In the event of a team member being ousted, unable to fulfill the duties of the position for a prolonged period of time, or resigning prior to official elections, the team will vote for an interim replacement and an open letter will be posted in the forum. The team holds the responsibility to conduct due diligence for each application and to approve the candidacy.
In accordance with industry standards, legal advice, and community feedback, a 2&10 system is suggested. The management fee will be 2% per year, and the performance fee is 10% per year of profits only, with a high watermark, defined as the price difference of wMEMO between the conclusion of each quarter and the highest liquid redemption price of wMEMO since the passing of this proposal. This budget is dedicated to cover all operational costs for running the organization.
Operational costs include but are not limited to team member salaries, legal expenses, marketing, payments for required personnel within departments, technological maintenance, enhancements and security, and any other expenses required for protocol management.
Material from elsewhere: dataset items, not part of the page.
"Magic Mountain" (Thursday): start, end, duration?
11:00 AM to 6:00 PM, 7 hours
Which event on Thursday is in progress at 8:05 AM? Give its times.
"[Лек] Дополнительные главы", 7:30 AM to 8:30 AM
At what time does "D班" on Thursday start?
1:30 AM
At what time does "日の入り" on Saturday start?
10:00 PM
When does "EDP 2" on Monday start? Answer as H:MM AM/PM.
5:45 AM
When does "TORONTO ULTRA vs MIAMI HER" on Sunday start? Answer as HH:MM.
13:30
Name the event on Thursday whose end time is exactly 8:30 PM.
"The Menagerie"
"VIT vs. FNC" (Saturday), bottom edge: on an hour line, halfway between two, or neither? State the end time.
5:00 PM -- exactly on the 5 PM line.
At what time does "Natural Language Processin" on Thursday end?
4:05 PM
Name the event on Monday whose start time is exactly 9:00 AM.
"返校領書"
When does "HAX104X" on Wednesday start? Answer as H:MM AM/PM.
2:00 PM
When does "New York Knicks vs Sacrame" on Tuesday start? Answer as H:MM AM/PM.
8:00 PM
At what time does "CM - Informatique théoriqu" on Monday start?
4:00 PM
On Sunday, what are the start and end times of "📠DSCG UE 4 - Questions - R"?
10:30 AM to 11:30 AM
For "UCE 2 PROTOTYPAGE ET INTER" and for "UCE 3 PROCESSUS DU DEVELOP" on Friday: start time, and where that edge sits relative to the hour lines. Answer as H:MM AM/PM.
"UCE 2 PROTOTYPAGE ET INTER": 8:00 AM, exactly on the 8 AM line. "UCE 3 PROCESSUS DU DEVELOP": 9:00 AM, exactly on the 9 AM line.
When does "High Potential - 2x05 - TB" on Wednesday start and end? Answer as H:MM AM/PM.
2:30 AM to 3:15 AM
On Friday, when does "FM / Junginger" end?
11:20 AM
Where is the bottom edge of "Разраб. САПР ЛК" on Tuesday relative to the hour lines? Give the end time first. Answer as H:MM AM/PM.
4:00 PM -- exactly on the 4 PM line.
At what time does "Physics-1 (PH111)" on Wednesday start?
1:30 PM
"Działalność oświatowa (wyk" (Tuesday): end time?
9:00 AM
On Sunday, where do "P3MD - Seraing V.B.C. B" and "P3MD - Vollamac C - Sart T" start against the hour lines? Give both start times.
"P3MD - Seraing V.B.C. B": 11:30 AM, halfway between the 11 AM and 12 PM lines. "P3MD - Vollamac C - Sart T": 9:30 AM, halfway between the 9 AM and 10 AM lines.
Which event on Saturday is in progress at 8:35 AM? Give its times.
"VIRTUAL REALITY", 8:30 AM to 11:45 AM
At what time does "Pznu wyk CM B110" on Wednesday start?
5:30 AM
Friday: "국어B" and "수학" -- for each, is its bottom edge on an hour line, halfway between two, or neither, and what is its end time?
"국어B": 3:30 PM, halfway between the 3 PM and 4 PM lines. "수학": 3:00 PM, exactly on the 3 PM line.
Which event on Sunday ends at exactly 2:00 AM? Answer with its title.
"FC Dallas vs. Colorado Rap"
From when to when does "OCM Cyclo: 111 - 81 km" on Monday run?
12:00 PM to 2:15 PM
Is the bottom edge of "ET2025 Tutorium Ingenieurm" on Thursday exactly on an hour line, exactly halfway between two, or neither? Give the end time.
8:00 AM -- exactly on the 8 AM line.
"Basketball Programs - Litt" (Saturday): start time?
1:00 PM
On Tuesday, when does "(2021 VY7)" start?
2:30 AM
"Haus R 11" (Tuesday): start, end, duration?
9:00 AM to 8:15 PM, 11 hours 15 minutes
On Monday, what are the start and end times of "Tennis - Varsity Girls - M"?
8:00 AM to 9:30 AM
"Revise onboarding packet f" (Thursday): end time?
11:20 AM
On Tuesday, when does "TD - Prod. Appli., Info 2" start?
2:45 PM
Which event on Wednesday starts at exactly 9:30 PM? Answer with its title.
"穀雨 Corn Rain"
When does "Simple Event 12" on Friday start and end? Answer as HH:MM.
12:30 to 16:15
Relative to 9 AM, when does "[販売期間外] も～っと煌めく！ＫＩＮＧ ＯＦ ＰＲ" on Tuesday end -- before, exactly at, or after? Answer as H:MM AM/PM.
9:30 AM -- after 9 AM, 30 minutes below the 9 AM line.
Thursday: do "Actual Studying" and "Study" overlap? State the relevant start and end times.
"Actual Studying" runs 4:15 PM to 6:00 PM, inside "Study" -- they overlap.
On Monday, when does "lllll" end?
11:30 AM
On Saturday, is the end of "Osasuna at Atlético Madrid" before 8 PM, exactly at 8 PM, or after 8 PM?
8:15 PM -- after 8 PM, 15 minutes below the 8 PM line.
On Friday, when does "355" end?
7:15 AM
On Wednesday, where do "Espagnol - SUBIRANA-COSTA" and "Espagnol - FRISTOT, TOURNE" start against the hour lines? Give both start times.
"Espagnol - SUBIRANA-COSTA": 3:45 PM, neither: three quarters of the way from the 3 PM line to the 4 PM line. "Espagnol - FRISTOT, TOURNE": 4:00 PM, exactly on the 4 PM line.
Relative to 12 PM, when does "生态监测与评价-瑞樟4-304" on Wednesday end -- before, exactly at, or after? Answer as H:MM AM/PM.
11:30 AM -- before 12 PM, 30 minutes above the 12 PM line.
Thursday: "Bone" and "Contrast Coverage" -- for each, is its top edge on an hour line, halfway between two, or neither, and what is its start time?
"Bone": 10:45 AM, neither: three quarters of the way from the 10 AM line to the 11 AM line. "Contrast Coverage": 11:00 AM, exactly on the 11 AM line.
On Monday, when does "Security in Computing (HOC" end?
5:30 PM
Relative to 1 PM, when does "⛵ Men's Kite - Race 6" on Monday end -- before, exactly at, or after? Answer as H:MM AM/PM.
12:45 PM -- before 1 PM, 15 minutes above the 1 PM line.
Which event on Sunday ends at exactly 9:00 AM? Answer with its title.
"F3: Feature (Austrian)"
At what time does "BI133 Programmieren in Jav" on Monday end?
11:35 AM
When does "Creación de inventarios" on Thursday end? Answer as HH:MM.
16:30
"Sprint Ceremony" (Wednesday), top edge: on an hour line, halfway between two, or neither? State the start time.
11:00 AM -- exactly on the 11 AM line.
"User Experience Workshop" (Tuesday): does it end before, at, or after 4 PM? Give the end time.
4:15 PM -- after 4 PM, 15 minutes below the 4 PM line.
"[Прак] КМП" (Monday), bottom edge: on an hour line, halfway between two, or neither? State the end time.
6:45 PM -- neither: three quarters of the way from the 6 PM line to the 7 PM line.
An expense report will be published on a quarterly basis to provide transparency on how the management fee has been utilized.
As per community suggestion, and Officers’ agreement, the members of the management team will remain in their positions until they resign, the team votes them out, or the DAO replaces them via an NCV.
A new subcategory, Wonderland Management Proposal (WMP) will be created, replacing the RFC and WIP sections. The DAO Discussion section (DD) may be used by any member of the DAO who wishes to post an official proposal for review by the management team. The management team as whole or any member of the management separately can edit, refine, and promote the proposal to WMP, if the proposal is deemed as beneficial for the DAO and enough participation is reached. The management team may use a direct WMP to obtain DAO approval for potentially contentious or highly important decisions. It should be noted, however, that while this will be the case for any major changes, this option is not mandatory for management and operational changes. The time frame for the discussion phase for each WMP prior to posting a Snapshot vote will be determined dynamically by the management team based on the state of emergency, the complexity, and the feedback received.
The elected Officers will constitute the Wonderland Management Team if passed. All responsibilities and authorities for the management of the protocol will be transferred to them. It is expected that decisions made using the old governance system will be followed, less strictly, at the discretion of the management team in order to ensure a rapid improvement in the protocol’s operations until revised amendments are voted through via WMP.
The goal is to implement a system that is as close to real fund guidelines as possible. This will ensure a frictionless workflow and a fast but efficient decision-making process. Implementing a proven system will not only enhance the team’s ability to comply with regulatory requirements, but will allow them to formulate legally and statutorily acceptable guidelines as well.